For starters, setObject(forKey:) approach doesn't even work on pure Swift types. This will only work on objects which inherit from Objective-C types. It's an inherited method from NSObject's compliance to NSKeyValueCoding protocol. Why the base object of Objective-C conforms to so many protocols is beyond me... but it does and there's nothing we can do about it.
If we have a code base in which some of our objects are inheriting from Objective-C objects (which basically any project will have, UIViewController, etc), and some of our objects are pure Swift objects (which you will tend to have when you're creating your own Swift classes from scratch), then our Swift objects will not be able to implement this same pattern. If we have some objects of both types, we'll either have to implement the pattern I show above for all of them (and then we have consistency) or we'll have to implement one pattern for some types and another for other types (Swift structs would definitely have to implement the above pattern, you can't just make them inherit from NSObject) (and then we have inconsistency, which we don't like).

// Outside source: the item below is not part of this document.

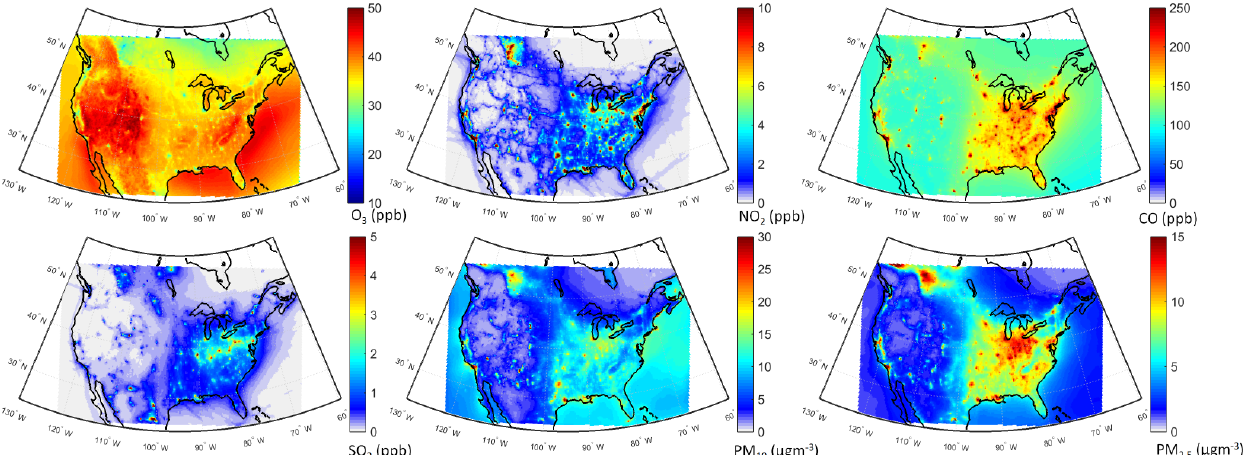
Figure 4. Multi-model mean air pollutant levels over North America as simulated in the base case.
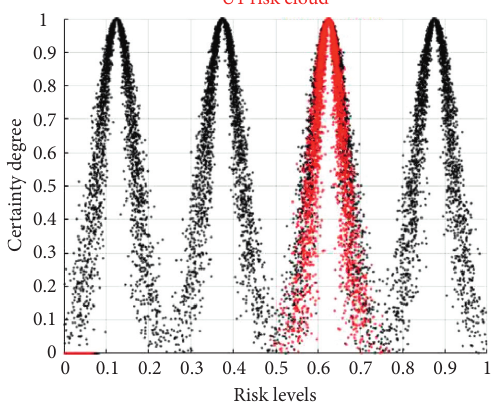
Figure 10: U1 risk cloud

But what's far worse about setObject(forKey:) is that the first argument of this method always will be of type AnyObject. There is no type safety to the method at all. Where things are stored via setObject(forKey:) is based purely on the key which we use. When we use setObject(forKey:), we take a pile of type-safety advantages that Swift gives us and we throw them out the window. If we don't care to leverage the advantages Swift gives us over Objective-C, why are we writing it in Swift at all?
We can't even make the stored property private when we use setObject(forKey:). Anyone who knows the key can call setObject(forKey:) and set that object to whatever they want. And that includes objects which are not strings. All we have to do to introduce a crash to this codebase is write a class extension or subclass which has a key collision on a different type other than what you've used (so maybe an NSData value for the same key). And even if it doesn't happen to be a different type, simply duplicating the same key for multiple properties is going to introduce bugs... and bugs that are hard to debug.
Never set a value of a computed property in its set scope by calling itself !
This causes an infinite loop and the app will crash.
I don't know which API setObject:forKey belongs to, but in the case of nil you are supposed to remove the object
set {
if let newPhotoURL = newValue {
setObject(newPhotoURL, forKey: "optionalPhotoURL")
} else {
removeObjectForKey("optionalPhotoURL")
}
}
Your property optionalPhotoURL is a computed property, it does not store any values:
https://developer.apple.com/library/ios/documentation/Swift/Conceptual/Swift_Programming_Language/Properties.html
You might want to create an additional property which actually stores the value. However, why do you want to set it to nil, since you are not deleting they object in case of nil.